The second time was a charm for Southwest Nebraska Habitat for Humanity, which will receive discounted dumping fees for a house it is renovating on West Third.
The McCook City Council unanimously approved Monday night at the regular City Council meeting that Habitat projects pay actual city costs, instead of regular fees, for unloading debris at the McCook Transfer Station.
Although costs for the city vary depending on the price of fuel, city staff estimated the city currently pays $40 per ton and charges $56 per ton.
It's the second time the non-profit organization asked for a waiver or discount.
The council reviewed tipping fees at the McCook Transfer station about two years ago, when it agreed to waive fees for the McCook Economic Development Corp,. for its program that renovates houses and then re-sells them. The council specificly denied a request from Habitat for Humanity as that time.
Val Kircher, chairwoman for Southwest Habitat for Humanity and mother of City Councilman Aaron Kircher, requested a waiver or discount for debris being removed from a home the organization is renovating at 1711 W. Third. Most of the debris will be lath and plaster and dropped ceiling tile, she said, adding that the organization locally funded and staffed by volunteers,
Councilman Lonnie Anderson expressed his concern that taxpayers would have to make up the difference in waived fees, as the transfer station is supported by user fees alone. But Councilman Kircher said this project would bring back revenue to the city, with higher property valuations and new sewer and water lines.
Val Kircher agreed and said that the project would add to the tax rolls, with previous Habitat for Humanity homes significantly increasing in value after renovation is done. She added that the renovated homes are not free but that homebuyers can purchase them with a zero percent interest loan.
Mayor Dennis Berry commented that it was great project, but wondered aloud how waived or discounted fees would affect other non-profit organizations, such as churches or the YMCA.

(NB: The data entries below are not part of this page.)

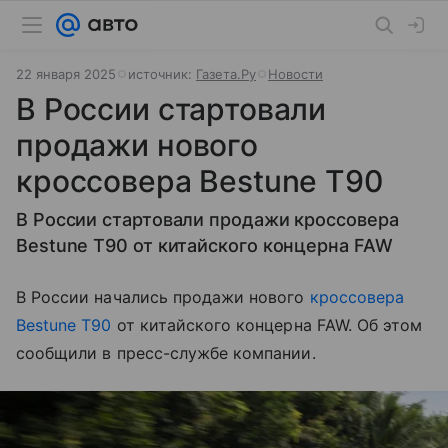
22 января 2025
источник:
Газета.Ру
Новости
В России стартовали
продажи нового
кроссовера Bestune T90
В России стартовали продажи кроссовера
Bestune T90 от китайского концерна FAW
В России начались продажи нового
кроссовера
Bestune T90
от китайского концерна FAW. Об этом
сообщили в пресс-службе компании.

According to the orignal ordinance, federally-funded projects are exempt from fees, City Manager Kurt Fritsch pointed out. He added that although the Transfer Station is breaking even, the ending fund balance "needs to be healthier" per the recommendation of a recent audit. Still, the city has been flexible on fees, he noted, such as those who are working with the city to clean up their property.
Councilman Jerry Calvin said he was all for cleaning up the community but didn't want to get in the habit of waiving or discounting fees for everyone.
But City Attorney Nate Schneider said each request would be evaluated by the council on a case-by-case basis.
Earlier in the discussion, Councilman Jerry Calvin asked how much debris would result from the renovation and Val Kircher responded she wasn't sure, but already two full dump trucks had been unloaded so far.
The goal of the group to finish in about 60 days, she said.
In a compromise, the council did not waive the fees but approved a discount for Habitat.
Councilman Kircher said after the meeting that he didn't abstain from voting because there was no conflict of interest, as Southwest Habitat for Humanity is non-profit and not making any money from the project.